_EXERCISE DIRECTIONS_. Could you reproduce every record below exactly, excluding all pictures?

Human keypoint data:
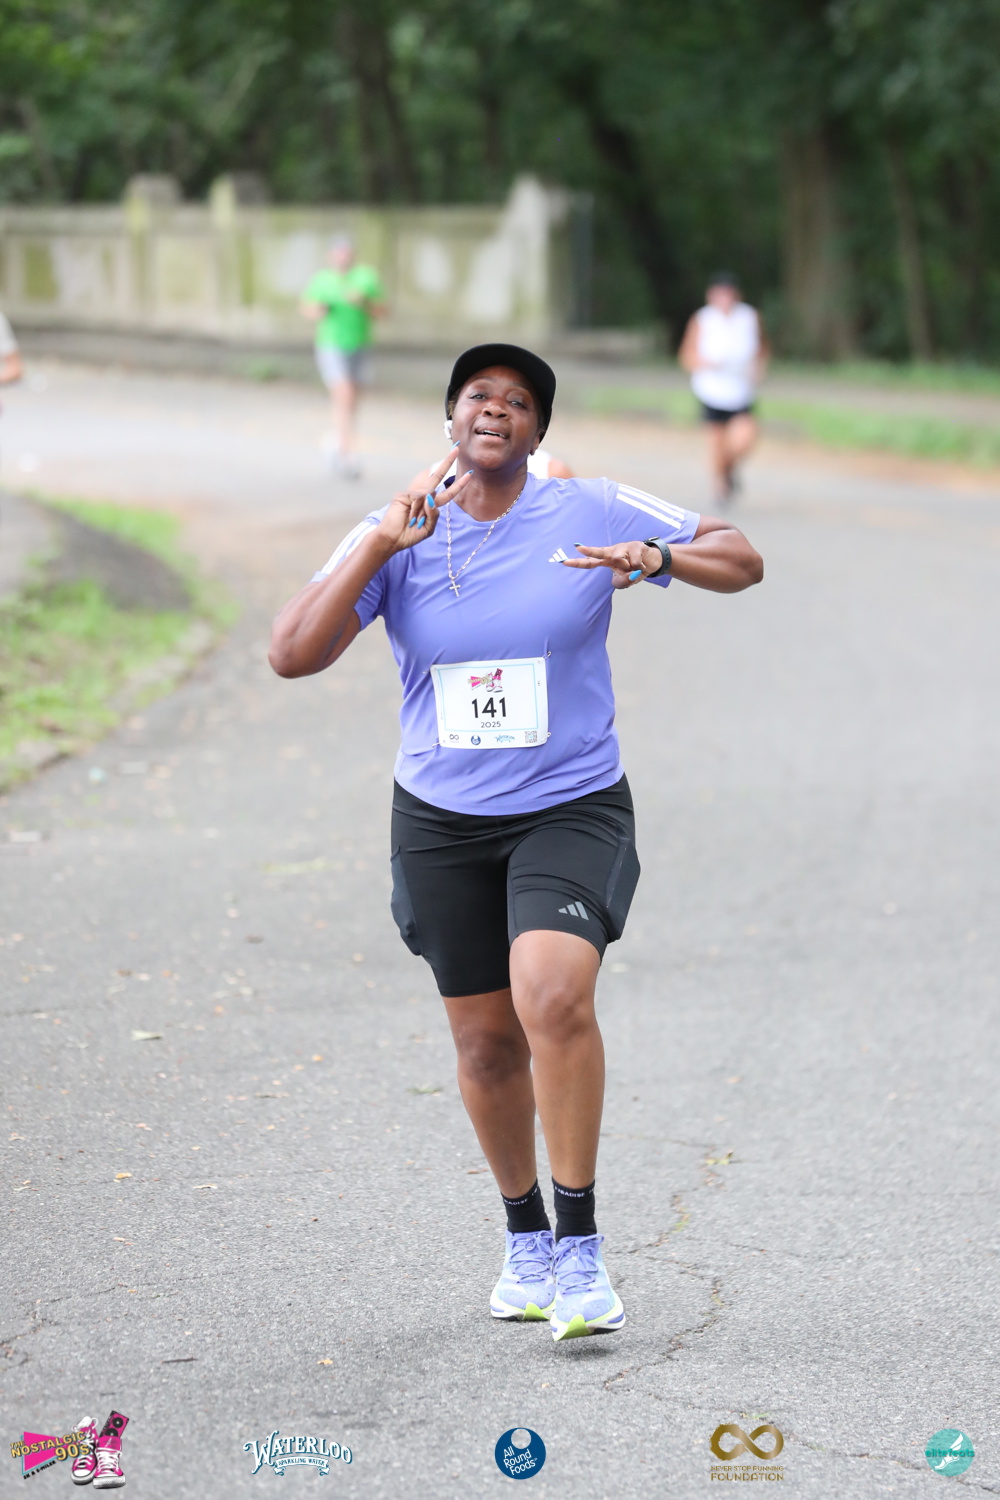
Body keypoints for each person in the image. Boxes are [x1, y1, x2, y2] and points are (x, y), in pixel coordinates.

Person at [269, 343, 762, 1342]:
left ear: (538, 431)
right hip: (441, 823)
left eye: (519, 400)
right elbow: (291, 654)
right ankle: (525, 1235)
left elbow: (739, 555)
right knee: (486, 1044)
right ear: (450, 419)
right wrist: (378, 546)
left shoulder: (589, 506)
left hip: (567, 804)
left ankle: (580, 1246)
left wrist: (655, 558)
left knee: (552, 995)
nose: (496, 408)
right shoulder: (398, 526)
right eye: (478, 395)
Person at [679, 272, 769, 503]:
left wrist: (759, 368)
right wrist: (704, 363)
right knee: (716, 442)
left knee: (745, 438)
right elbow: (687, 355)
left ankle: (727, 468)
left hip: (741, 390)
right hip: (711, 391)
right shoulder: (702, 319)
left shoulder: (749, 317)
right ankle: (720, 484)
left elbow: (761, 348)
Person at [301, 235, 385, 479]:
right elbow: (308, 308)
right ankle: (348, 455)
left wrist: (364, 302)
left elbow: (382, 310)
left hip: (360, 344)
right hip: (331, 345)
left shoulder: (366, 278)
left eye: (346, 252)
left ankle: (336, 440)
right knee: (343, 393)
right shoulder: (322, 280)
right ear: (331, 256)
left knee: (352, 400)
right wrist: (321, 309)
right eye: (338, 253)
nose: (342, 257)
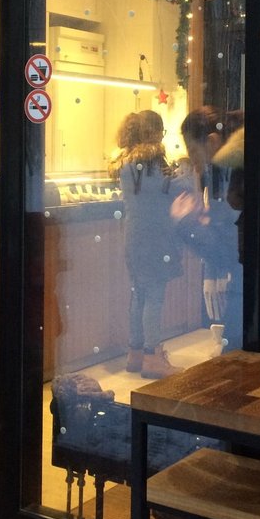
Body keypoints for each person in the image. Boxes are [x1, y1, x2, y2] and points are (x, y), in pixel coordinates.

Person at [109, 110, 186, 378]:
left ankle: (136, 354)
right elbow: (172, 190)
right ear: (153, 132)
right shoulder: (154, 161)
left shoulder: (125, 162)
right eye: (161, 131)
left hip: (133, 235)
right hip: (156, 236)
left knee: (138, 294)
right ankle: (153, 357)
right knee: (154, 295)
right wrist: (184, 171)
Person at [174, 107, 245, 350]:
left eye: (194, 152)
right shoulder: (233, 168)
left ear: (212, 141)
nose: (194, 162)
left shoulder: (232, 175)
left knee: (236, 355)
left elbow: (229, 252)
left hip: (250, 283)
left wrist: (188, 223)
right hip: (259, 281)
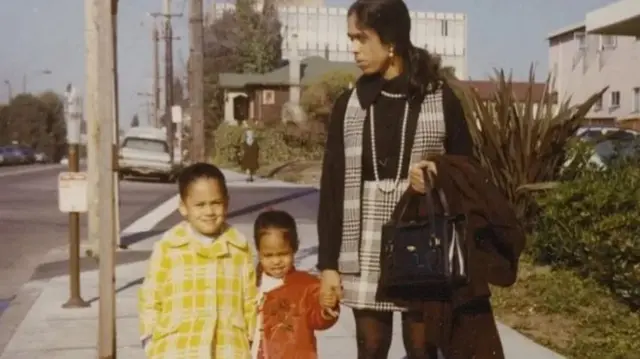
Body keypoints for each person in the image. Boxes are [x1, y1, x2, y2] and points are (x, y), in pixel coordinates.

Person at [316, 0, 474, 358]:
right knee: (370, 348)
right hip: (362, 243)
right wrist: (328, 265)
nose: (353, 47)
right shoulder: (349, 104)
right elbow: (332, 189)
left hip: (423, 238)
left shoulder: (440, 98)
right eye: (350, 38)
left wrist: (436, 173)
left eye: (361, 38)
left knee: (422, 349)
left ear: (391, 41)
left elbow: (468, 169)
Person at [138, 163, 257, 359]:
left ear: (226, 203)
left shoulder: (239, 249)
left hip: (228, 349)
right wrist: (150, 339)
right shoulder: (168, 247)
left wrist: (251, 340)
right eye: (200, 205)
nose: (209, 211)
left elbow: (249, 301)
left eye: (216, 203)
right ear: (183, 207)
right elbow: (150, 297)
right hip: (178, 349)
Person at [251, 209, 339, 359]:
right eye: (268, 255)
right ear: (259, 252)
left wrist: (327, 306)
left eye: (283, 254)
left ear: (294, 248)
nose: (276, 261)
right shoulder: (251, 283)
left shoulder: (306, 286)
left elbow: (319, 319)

_EXERCISE SOLUTION_.
Body keypoints for each person in the image. Boxes are [x1, y1, x2, y2] and points are (x, y), in pixel coordinates.

Person at [269, 343, 762, 1342]:
left ear: (538, 431)
right hip: (441, 823)
left eye: (519, 400)
right elbow: (291, 654)
right ankle: (525, 1235)
left elbow: (739, 555)
right knee: (486, 1044)
right ear: (450, 419)
right wrist: (378, 546)
left shoulder: (589, 506)
left hip: (567, 804)
left ankle: (580, 1246)
left wrist: (655, 558)
left knee: (552, 995)
nose: (496, 408)
right shoulder: (398, 526)
right eye: (478, 395)
Person at [679, 272, 769, 503]:
left wrist: (759, 368)
right wrist: (704, 363)
right knee: (716, 442)
left knee: (745, 438)
right elbow: (687, 355)
left ankle: (727, 468)
left hip: (741, 390)
right hip: (711, 391)
right shoulder: (702, 319)
left shoulder: (749, 317)
right ankle: (720, 484)
left elbow: (761, 348)
Person at [301, 235, 385, 479]:
right elbow: (308, 308)
right ankle: (348, 455)
left wrist: (364, 302)
left elbow: (382, 310)
left hip: (360, 344)
right hip: (331, 345)
left shoulder: (366, 278)
left eye: (346, 252)
left ankle: (336, 440)
right knee: (343, 393)
right shoulder: (322, 280)
right ear: (331, 256)
left knee: (352, 400)
right wrist: (321, 309)
right eye: (338, 253)
nose: (342, 257)
Body keypoints for each person in the image. Boxes are [x1, y1, x2, y2] and points are (x, y), in pixel coordinates.

Person at [109, 110, 186, 378]:
left ankle: (136, 354)
right elbow: (172, 190)
right ear: (153, 132)
right shoulder: (154, 161)
left shoulder: (125, 162)
right eye: (161, 131)
left hip: (133, 235)
right hip: (156, 236)
left knee: (138, 294)
right ankle: (153, 357)
right knee: (154, 295)
right wrist: (184, 171)
Person at [174, 107, 245, 350]:
left eye: (194, 152)
right shoulder: (233, 168)
left ear: (212, 141)
nose: (194, 162)
left shoulder: (232, 175)
left knee: (236, 355)
left elbow: (229, 252)
left hip: (250, 283)
left wrist: (188, 223)
right hip: (259, 281)
Body keypoints for each person in the image. Boxes are [x1, y1, x2, y2] and points are (x, y), in pixel coordinates.

Person at [316, 0, 474, 358]:
right knee: (370, 348)
right hip: (362, 243)
right wrist: (328, 265)
nose: (353, 47)
right shoulder: (349, 104)
right elbow: (332, 189)
left hip: (423, 238)
left shoulder: (440, 98)
right eye: (350, 38)
left wrist: (436, 173)
left eye: (361, 38)
left knee: (422, 349)
left ear: (391, 41)
left elbow: (468, 169)
Person at [138, 163, 257, 359]:
left ear: (226, 203)
left shoulder: (239, 249)
left hip: (228, 349)
right wrist: (150, 339)
right shoulder: (168, 247)
left wrist: (251, 340)
right eye: (200, 205)
nose: (209, 211)
left elbow: (249, 301)
left eye: (216, 203)
right ear: (183, 207)
right elbow: (150, 297)
right hip: (178, 349)
Person at [251, 209, 339, 359]:
right eye: (268, 255)
right ear: (259, 252)
left wrist: (327, 306)
left eye: (283, 254)
left ear: (294, 248)
nose: (276, 261)
right shoulder: (251, 283)
left shoulder: (306, 286)
left elbow: (319, 319)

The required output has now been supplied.